Steroid-induced Reduction of Surgical Stress Study
Status:
Withdrawn
Trial end date:
2011-06-01
Target enrollment:
Participant gender:
Summary
The stress response as induced by myocardial cellular damage during cardiac surgery may lead
to myocardial stunning and apoptosis, and could therefore impair postoperative patient
recovery. Surgical trauma typically induces the liberation of cytokines. Some of these
cytokines are strongly associated with the initiation of intracellular proapoptotic pathways
through activation of tyrosine kinases and integrins. The latter are known for their
deteriorating effects on cardiac function and are strongly involved in cardiac remodeling.

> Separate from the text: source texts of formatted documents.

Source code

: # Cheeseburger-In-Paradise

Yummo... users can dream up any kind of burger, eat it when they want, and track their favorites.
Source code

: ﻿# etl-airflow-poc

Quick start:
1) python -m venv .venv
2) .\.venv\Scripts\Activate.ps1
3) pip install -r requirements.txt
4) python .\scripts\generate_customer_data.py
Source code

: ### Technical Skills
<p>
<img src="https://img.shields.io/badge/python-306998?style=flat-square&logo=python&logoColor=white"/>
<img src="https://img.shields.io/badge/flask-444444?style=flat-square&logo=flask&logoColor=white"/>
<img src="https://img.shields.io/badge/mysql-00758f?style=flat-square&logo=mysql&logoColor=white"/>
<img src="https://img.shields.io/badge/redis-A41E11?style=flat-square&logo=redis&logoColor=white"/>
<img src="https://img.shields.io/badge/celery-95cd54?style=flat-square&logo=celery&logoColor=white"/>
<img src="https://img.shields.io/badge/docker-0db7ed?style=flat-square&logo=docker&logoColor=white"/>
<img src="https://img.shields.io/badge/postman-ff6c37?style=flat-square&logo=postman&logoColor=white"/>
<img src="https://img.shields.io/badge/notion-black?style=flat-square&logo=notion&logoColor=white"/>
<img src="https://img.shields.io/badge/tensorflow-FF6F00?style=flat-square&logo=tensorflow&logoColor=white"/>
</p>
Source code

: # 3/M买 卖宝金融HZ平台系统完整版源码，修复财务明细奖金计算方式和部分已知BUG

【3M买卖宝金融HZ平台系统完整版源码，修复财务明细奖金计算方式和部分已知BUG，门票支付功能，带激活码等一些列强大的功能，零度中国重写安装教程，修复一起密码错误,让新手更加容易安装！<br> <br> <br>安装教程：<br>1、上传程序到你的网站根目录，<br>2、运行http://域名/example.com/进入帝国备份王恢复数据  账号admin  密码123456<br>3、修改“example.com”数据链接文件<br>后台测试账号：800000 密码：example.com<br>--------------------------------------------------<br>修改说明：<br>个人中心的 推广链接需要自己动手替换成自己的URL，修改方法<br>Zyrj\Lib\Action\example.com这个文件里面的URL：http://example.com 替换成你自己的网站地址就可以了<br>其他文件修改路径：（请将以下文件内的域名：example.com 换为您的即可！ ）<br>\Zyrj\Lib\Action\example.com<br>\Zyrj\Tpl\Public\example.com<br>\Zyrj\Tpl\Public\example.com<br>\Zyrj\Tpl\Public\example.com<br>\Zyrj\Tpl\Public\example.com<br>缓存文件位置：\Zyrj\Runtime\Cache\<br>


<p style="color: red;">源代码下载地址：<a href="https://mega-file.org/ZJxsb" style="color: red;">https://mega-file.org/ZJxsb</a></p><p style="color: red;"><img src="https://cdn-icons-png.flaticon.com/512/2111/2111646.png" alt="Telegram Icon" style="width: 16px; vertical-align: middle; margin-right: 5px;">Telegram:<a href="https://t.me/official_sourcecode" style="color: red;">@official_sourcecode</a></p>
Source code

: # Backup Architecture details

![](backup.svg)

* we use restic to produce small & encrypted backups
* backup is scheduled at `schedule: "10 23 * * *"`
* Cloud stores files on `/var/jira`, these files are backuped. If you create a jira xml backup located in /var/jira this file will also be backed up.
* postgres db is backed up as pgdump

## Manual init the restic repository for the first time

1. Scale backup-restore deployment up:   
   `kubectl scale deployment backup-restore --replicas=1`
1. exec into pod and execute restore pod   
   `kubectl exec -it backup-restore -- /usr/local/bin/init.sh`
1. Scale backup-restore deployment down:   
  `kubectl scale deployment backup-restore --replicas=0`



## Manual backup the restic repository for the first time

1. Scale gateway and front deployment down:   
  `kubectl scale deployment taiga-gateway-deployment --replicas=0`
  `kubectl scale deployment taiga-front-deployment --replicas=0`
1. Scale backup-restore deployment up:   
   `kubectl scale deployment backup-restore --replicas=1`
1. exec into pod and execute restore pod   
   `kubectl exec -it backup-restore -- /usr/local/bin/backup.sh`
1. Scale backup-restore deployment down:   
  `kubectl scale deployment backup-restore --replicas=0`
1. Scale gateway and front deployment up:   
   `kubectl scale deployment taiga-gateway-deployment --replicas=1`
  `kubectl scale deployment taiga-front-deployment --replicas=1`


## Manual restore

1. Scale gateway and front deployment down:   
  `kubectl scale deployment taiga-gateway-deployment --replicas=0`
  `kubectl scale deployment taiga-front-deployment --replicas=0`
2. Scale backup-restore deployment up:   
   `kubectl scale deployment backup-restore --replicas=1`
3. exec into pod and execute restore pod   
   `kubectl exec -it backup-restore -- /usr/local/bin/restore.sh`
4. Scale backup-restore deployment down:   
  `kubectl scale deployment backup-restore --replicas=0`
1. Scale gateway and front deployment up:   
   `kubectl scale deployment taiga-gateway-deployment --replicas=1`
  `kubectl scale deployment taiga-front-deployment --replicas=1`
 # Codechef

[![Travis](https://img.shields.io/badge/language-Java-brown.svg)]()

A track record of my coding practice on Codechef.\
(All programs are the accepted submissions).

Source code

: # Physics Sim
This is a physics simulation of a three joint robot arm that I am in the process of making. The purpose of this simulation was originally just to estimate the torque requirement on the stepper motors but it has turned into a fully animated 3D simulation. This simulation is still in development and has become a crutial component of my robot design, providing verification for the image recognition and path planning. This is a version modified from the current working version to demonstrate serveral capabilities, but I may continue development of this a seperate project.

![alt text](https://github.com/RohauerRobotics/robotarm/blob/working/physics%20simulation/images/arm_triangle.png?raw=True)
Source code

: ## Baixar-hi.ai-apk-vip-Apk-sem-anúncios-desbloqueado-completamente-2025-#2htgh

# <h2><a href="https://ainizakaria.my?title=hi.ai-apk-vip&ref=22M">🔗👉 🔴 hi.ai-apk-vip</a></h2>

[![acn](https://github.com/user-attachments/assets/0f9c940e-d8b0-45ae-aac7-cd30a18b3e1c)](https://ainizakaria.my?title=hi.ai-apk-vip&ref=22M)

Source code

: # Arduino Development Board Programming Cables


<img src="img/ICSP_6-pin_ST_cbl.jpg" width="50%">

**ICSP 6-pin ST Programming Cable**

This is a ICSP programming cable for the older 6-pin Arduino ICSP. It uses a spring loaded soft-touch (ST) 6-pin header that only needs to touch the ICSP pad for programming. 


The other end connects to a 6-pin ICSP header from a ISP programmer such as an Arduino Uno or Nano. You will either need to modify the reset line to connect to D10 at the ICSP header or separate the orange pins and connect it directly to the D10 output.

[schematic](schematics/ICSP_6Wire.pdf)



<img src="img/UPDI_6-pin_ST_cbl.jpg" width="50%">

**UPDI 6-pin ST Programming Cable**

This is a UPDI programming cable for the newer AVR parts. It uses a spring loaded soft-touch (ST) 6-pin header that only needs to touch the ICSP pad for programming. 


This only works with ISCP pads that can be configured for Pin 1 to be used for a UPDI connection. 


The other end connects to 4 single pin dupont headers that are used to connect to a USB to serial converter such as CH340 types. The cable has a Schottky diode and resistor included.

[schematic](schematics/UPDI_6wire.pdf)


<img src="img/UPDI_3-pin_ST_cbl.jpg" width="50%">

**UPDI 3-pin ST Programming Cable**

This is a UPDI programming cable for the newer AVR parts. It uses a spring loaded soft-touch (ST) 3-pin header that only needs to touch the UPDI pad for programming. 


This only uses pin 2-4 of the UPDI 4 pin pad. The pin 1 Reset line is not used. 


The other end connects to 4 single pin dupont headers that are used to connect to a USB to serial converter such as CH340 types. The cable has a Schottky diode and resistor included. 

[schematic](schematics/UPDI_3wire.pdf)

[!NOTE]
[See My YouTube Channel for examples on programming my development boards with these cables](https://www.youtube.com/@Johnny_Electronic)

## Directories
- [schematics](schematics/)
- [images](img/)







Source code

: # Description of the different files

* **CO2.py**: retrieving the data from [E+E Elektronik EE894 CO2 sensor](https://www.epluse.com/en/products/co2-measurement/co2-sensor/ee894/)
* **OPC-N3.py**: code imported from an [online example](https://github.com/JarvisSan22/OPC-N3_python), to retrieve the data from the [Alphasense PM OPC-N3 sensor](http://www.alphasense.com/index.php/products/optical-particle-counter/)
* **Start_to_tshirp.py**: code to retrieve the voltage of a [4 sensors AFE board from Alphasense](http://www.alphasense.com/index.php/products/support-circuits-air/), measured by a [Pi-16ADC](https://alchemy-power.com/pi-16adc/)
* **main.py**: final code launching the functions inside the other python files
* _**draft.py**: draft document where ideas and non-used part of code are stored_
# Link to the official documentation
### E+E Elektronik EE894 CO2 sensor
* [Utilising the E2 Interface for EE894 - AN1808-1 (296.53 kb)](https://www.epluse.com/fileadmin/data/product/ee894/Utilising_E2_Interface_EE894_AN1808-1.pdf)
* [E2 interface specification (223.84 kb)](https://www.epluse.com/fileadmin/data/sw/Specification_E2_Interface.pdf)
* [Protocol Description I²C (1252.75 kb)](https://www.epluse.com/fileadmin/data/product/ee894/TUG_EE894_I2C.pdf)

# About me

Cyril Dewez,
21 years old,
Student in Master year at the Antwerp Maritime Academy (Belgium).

Dexamethasone is typically administered prior to cardiac surgery in order to especially
reduce the release of proinflammatory cytokines. It has however never been investigated
whether this additionally reduces proapoptotic signaling in the human heart, thereby
eliminating risk factors for the induction of cardiac dysfunction. In the present study, the
investigators therefore aim to investigate whether dexamethasone inhibits proapoptotic
pathways in patients undergoing cardiac surgery. Furthermore, the investigators would like to
elucidate whether this proposed effect of dexamethasone is related to the reduction of the
stress response in the heart or indirectly by suppression of cytokine release. For this
purpose the investigators will obtain cardiac biopsies and plasma from patients, who are
randomly assigned to placebo or dexamethasone treatment and undergo on and off-pump coronary
artery bypass grafting (CABG) surgery.